C & C Napoleonics: Battle of Vimeiro
On August 20th, 1808 Sir Harry Burrard arrived off of Port Novo, Portugal aboard HMS Brazen. The newly appointed senior commander of the Army of Portugal sent messages ashore for Lord Wellesley, the current commander, who met him aboard Brazen to discuss the transfer of command. It was determined that in the morning Burrard would assume command but until then he would sleep aboard ship.
The French had plans too and on the morning of August 21, 1808 they attacked the British positions at the sleepy village of Vimeiro before the British transfer of command was complete....
The battle of Vimeiro is probably my favorite battle of the Napoleonic war. The 95th Rifles (think Sharpe) are present and so is Wellington. The French forces are cavalry heavy with a minimal component of British cavalry which makes for a nice contrast in tactics. The French commander General Junot attempts a wide flanking maneuver with two of his more experienced divisions which Wellington meets and turns in a climactic battle on his left flank.
Vimeiro is a good, early example of Wellington's tactics and battlefield leadership. His tactical positioning in and around Vimiero is spot on and as was his habit, he personally scouted each of these positions the day before the battle. He also hides his men behind the the prominent ridges north and west of the town as he did famously at Waterloo. The French general Junot, like Bonaparte, in 1814 is fooled by this and splits his force in three thinking he was before a smaller force.
And finally, and for me most interesting, the fact that Burrard was not in command because he chose to sleep aboard ship and that Wellington was, is in my opinion one of the greatest accidents of history during the Napoleonic Wars.
Prior to the Portugal campaign Wellington was highly regarded for his service in India but it is his defeat of Junot at Vimeiro that propels his career forward and ultimately to the fields of Belgium and the battlefield of Waterloo. Had Burrard been more aggressive in taking command or had he arrived one day earlier, the Portugal campaign might have ended very differently.
About the Game:
This is a modified version of C&C, where in an effort to expand the size of the map, I have removed the board and the plain terrain hexes and only added interesting terrain features to a tabletop. I've also doubled the number of units involved compared to the C&C scenario. The placement of my troops on the map is based on Rene Chartrand's Osprey Campaign Title of Vimeiro 1808 which I highly recommend as a good primer for the battle.
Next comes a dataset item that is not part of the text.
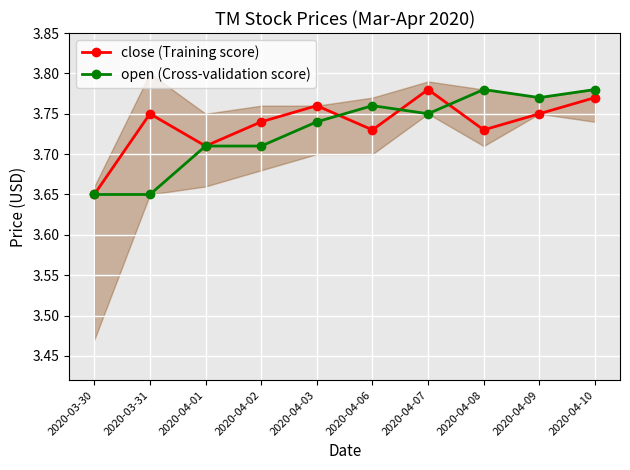

Where is open nearest to the value 3?

2020-03-30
C&C I am learning is card driven. The ebb and flow of the battle is dictated by the command card you play each turn. Skilled commanders like Wellesley have a greater number of cards from which to choose, but each side may only play one card per turn.
So my battle begins with the French probing the British flank around the ford. Anstruther's men know their business and turn them back with heavy losses. In the center, the French attack comes off disjointed from the cards I play and consists of one advancing regiment and artillery fire that takes a toll on the 95th Rifles and the 50th Foot of Fane's brigade.
|Junot counters the 20th with a cavalry charge of 2 regiments of Dragoons The 20th suffers heavy losses and is driven back towards the ford.|
I am really enjoying C&C Napoleonics and can't wait to fight another battle.